Interestingly enough, El Paso County actually voted overwhelmingly in favor of Amendment 65, which would have directed our congressmen to reinstitute stronger campaign finance limits and minimize the amount that groups like RSLC can contribute and influence politics in localities of which they have little knowledge.
It is essential that citizens take a stand against outside money flooding Coloradan politics. We need to reinstitute stronger, airtight spending limits legislation, and push for getting dark money out of politics. We must retake control of our elections.
Leaders need to stand up
I am proud to have been a teacher in School District 11 for many years, and I am proud of the fact that Superintendent Nicholas Gledich is one of the first leaders in the area to ask for a three-year waiver from tedious assessments, which students must endure to satisfy state requirements. The question is why other leaders in Colorado are not standing up as a group to remove Common Core and unfair standardized testing from the school environment in Colorado.
Other states are getting waivers and creating options for school districts to pursue alternative forms of teaching and assessment. In those states, teachers can actually get back to educating instead of having no choice but to foist an unproven system of learning and testing upon our students. This system was not even created by educators and is certainly not developmentally appropriate for our young children.

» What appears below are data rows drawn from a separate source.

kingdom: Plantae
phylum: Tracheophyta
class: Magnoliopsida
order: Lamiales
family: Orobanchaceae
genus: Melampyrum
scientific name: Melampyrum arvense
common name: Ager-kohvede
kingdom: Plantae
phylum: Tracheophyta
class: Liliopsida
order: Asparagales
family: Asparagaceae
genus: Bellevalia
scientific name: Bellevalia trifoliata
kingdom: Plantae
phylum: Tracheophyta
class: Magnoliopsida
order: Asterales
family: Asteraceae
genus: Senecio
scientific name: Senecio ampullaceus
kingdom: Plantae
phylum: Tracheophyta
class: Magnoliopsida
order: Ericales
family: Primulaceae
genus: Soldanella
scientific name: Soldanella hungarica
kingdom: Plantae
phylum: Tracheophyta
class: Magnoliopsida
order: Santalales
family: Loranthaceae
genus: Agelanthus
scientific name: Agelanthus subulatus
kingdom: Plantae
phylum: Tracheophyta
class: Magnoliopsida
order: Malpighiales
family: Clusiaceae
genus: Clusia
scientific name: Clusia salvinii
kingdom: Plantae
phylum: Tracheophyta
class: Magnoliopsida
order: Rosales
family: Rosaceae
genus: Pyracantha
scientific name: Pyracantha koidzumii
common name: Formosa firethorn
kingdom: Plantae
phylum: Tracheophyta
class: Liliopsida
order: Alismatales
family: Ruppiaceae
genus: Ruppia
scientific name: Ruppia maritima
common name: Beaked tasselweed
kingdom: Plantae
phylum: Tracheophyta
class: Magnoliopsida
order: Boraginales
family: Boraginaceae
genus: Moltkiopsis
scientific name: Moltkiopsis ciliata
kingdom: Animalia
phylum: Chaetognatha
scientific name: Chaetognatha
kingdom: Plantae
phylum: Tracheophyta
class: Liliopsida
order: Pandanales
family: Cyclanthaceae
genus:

Ask parents of any special needs child what they think of Common Core and the testing that will start this school year.
Unfortunately, it takes an enlightened governor and Legislature, plus an informed Colorado Department of Education and State Board of Education to recognize the problems and change the state law. Until this happens, our educational system in Colorado is not about individual children and their needs anymore. Their parents have no other choice in the public school system but to opt out of the testing.